First we have to coax it out from under my bed. Rob on the other end of the phone, helpfully suggests using a broom. I opt for shaking the cat cookies, and sure enough she slinks out into the hall where I am lying in wait. I swoop in, grab the cat, and holding her at arms length in case she squirts, yell at my kids to grab the cat carrier.

There is no response, I yell again. Still nothing. The cat meanwhile has had enough of this nonsense and is squirming like crazy. The ass end stinks, and I am doing my best to keep her as far away from my nose as possible. Subtlety is lost on my children so I scream, "Someone get the fucking cat carrier. Now!". To be fair, I had asked Grady to bring the carrier in (it was just outside the back door) when I had gone to locate the cat. As usual he wasn't paying attention and had toddled off to tear the garage apart to look for it.  
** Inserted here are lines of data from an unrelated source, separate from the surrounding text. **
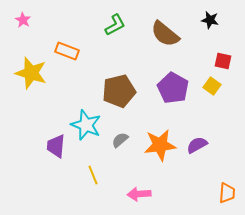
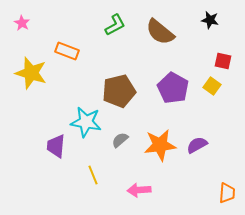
pink star: moved 1 px left, 3 px down
brown semicircle: moved 5 px left, 2 px up
cyan star: moved 3 px up; rotated 12 degrees counterclockwise
pink arrow: moved 4 px up
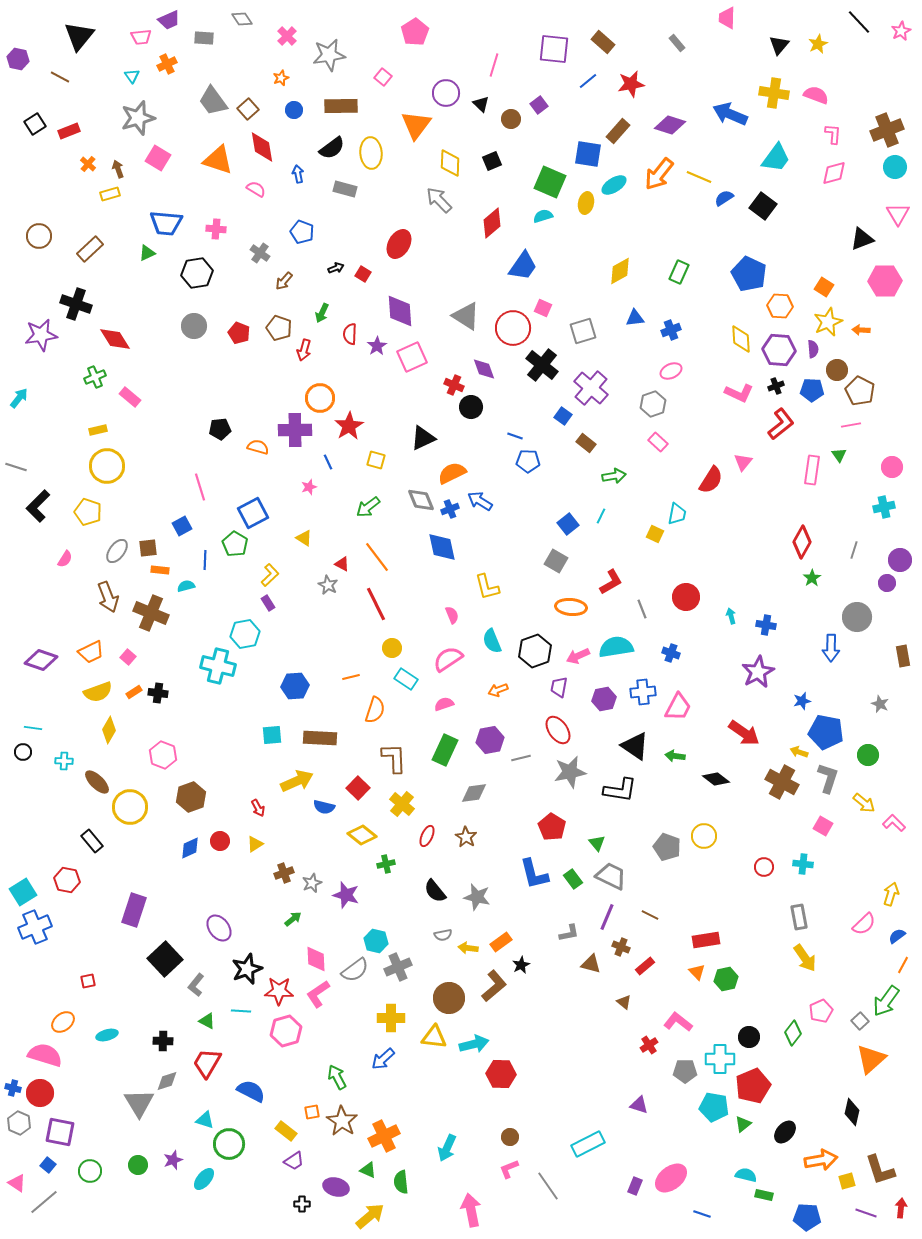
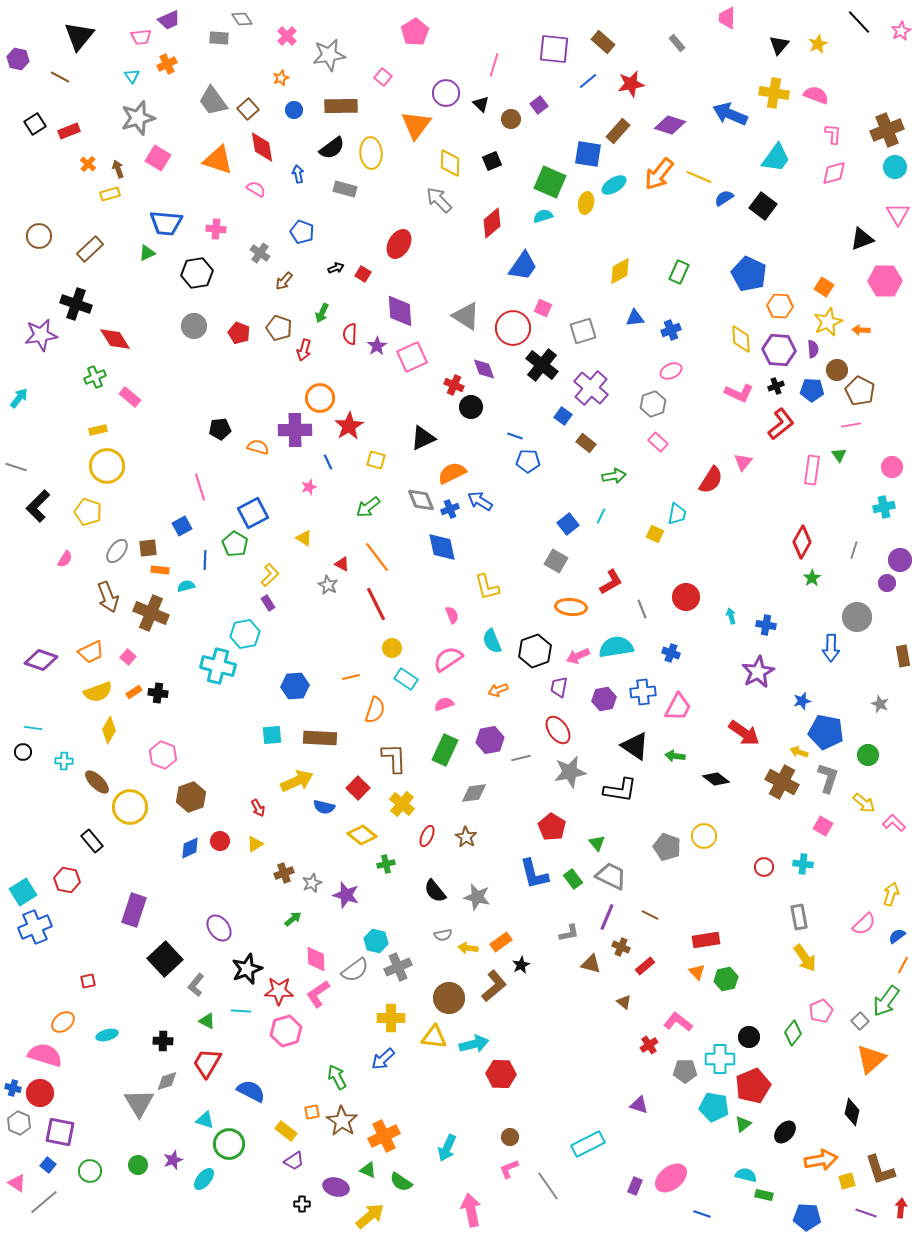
gray rectangle at (204, 38): moved 15 px right
green semicircle at (401, 1182): rotated 50 degrees counterclockwise
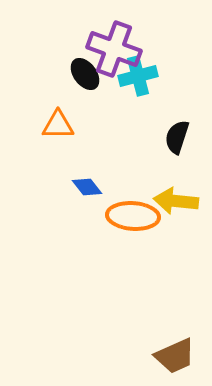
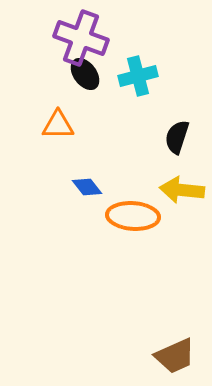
purple cross: moved 33 px left, 11 px up
yellow arrow: moved 6 px right, 11 px up
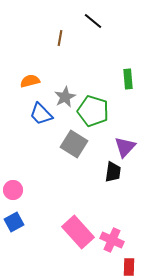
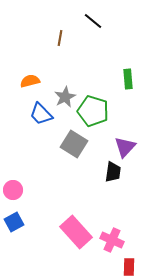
pink rectangle: moved 2 px left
By now, the cat has clued in that this does not bode well, and as I try and lower her into the carrier, she is fighting it every inch of the way, limbs akimbo, and hissing loudly. It is always nice to know that when needs must, I can rely on my children. Sidney and Lindsay are backing away in horror, shirts pulled dramatically up over the lower half of their faces, as they let out muffled whines, "It smells, I'm gonna throw up". Grady is poking ineffectually with one hand at the cat, trying to push her legs into the carrier, while his other hand is clasped over his nose. My curses alternate between the cat and my husband, who, still at the office is blissfully unaware of the chaos erupting at home. 

I finally head for the door, and Sid who now thinks this could be a fun trip, decides to come too. We'd hadn't even backed out of the driveway before she is complaining bitterly about the stench emanating from the carrier. No going back now, she is in it for the long haul.